The latter models explain growth e.g. from balancing anabolism and catabolism . Intermediates between these types are unified approaches, which in essence describe the biologically motivated models by differential equations that generalize the logistic growth model. As the models differ by the number of parameters, with more parameters enabling a better fit, the model selection is based on the Akaike Information Criterion AIC , which combines the good fit with a penalty for the number of parameters. Amongst the considered models, only two fitted the piglet data properly: the initial growth phase with only minimal human influence could best be described by the biologically motivated Bertalanffy model, while the long term growth with different phases of human interaction was best described by the two-linear model. The applied data were recorded in one research center in Upper Austria. In that facility piglets are bred and raised under organic conditions until they reach an age of about 100 days. On that farm there are about 30 breeding sows kept for piglet production. The sows are enabled to litter in farrowing pens. Thus, group suckling is implemented. All piglets were born and raised on that farm.

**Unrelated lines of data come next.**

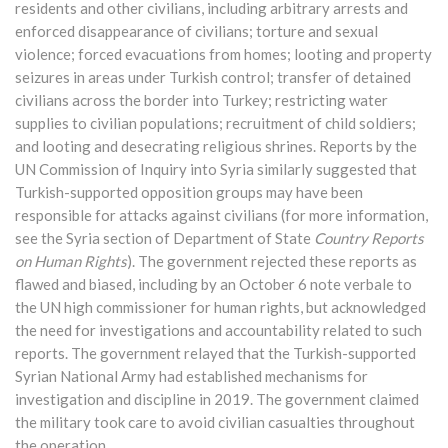
residents and other civilians, including arbitrary arrests and
enforced disappearance of civilians; torture and sexual
violence; forced evacuations from homes; looting and property
seizures in areas under Turkish control; transfer of detained
civilians across the border into Turkey; restricting water
supplies to civilian populations; recruitment of child soldiers;
and looting and desecrating religious shrines. Reports by the
UN Commission of Inquiry into Syria similarly suggested that
Turkish-supported opposition groups may have been
responsible for attacks against civilians (for more information,
see the Syria section of Department of State
Country Reports
on Human Rights
). The government rejected these reports as
flawed and biased, including by an October 6 note verbale to
the UN high commissioner for human rights, but acknowledged
the need for investigations and accountability related to such
reports. The government relayed that the Turkish-supported
Syrian National Army had established mechanisms for
investigation and discipline in 2019. The government claimed
the military took care to avoid civilian casualties throughout
the operation.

A total of 49,699 live weight data were recorded between January 2007 and December 2013 from 5188 piglets aged between 0 and 105 days. The piglets usually were weighed at the day of their birth, at the latest on the first or second days of live, and then once a week. The body weight of each piglet was recorded with a weighing scale with smallest range of 20 g pre-weaning and with an accuracy of 500 g post-weaning and entered in an Excel chart. A macro was programmed to convert the chart in an optimal pattern for editing and analyzing the data. Some piglets are so-called runts, meaning that they are backward in development and die within the first days or weeks of live. In such a case just a few recordings per piglet exist. Since such animals usually increase less in weight and therefore have a lower body weight than their same-aged conspecifics, a dataset including just the piglets with 6 or more body weight recordings was generated. This dataset contains 48,284 data points of 4393 piglets. In both datasets, the body weight mean values of each day of live were calculated. The mathematical modeling was performed using these body weight mean values. Data fitting was done in Excel using the Solver add-in and the least squares method.The von Bertalanffy model describes weight gain of piglets in the first weeks of live until weaning best. Considering the whole piglet rearing the most natural nutrition is given during the suckling period. Provided that the piglets remain with the sow the ingested amounts of milk as well as the frequency of suckling are not influenced by the animal owner. The biologist von Bertalanffy developed his model for all animal species under natural living and nutritional conditions.

The model concept is based on physiological processes that are responsible for growth. Growth is defined as a consequence of anabolism and catabolism and will take place as long as building processes outweigh degradation processes. In young animals the primary function of the ingested food is rapid growth, thus it can be seen as a natural limitation of growing capabilities. In this sense the model concept is suited to describe growth development in this early period of live. This model is based on the idea of growth as a biological process until achieving a species-specific weight in adult age. By contrast, during the fattening period the hogs are supplied with much more energy than they would need for natural growth in order to reach as high weight gain as possible in a minimum of time. Thus, the results of the paper confirm that this model appears to be optimal for close to natural conditions.